Task item — Reproduce verbatim every line of the records from the beginning through the line containing "pressure to ban rainbow flags at", with both ends included.

Provided data —
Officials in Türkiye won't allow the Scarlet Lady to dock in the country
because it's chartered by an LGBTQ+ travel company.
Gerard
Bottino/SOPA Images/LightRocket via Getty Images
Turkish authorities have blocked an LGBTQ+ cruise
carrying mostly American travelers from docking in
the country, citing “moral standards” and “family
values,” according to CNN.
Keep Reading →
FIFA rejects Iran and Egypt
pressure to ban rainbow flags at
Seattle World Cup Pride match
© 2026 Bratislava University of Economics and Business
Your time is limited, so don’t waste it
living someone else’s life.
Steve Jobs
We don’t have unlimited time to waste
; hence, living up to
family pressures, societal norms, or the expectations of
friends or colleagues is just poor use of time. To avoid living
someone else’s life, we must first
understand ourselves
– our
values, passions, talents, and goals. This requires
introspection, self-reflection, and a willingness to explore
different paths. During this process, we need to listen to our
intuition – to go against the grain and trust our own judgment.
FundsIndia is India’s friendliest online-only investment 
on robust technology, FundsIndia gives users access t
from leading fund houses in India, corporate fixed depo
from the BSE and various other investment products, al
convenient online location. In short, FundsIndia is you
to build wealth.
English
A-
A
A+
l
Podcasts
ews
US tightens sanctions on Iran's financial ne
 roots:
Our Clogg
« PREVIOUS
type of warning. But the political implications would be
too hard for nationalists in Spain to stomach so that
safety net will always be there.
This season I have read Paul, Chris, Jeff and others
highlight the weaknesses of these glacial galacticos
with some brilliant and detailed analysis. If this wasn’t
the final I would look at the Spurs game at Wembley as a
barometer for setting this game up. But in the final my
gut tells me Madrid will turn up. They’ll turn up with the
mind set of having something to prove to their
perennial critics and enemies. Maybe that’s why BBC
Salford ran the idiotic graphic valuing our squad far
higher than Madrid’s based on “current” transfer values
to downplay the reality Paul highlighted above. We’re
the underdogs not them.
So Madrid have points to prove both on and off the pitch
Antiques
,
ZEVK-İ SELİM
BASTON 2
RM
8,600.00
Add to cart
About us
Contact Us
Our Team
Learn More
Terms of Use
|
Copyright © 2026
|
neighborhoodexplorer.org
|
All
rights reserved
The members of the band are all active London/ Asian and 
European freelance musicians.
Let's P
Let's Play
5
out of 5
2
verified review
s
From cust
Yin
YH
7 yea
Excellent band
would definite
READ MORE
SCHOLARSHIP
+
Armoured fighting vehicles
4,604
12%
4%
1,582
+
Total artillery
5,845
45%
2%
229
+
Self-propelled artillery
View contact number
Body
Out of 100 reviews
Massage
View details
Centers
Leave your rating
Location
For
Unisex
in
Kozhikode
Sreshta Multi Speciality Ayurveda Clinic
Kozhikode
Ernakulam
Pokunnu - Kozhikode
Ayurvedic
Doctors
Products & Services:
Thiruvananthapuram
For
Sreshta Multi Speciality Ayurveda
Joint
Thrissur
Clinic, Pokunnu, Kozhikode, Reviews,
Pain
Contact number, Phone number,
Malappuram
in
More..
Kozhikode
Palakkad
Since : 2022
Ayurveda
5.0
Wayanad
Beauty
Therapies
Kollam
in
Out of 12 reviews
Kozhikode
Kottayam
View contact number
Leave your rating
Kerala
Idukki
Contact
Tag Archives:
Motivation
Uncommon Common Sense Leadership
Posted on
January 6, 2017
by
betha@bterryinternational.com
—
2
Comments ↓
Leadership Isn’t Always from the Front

Output for this exercise —
Officials in Türkiye won't allow the Scarlet Lady to dock in the country
because it's chartered by an LGBTQ+ travel company.
Gerard
Bottino/SOPA Images/LightRocket via Getty Images
Turkish authorities have blocked an LGBTQ+ cruise
carrying mostly American travelers from docking in
the country, citing “moral standards” and “family
values,” according to CNN.
Keep Reading →
FIFA rejects Iran and Egypt
pressure to ban rainbow flags at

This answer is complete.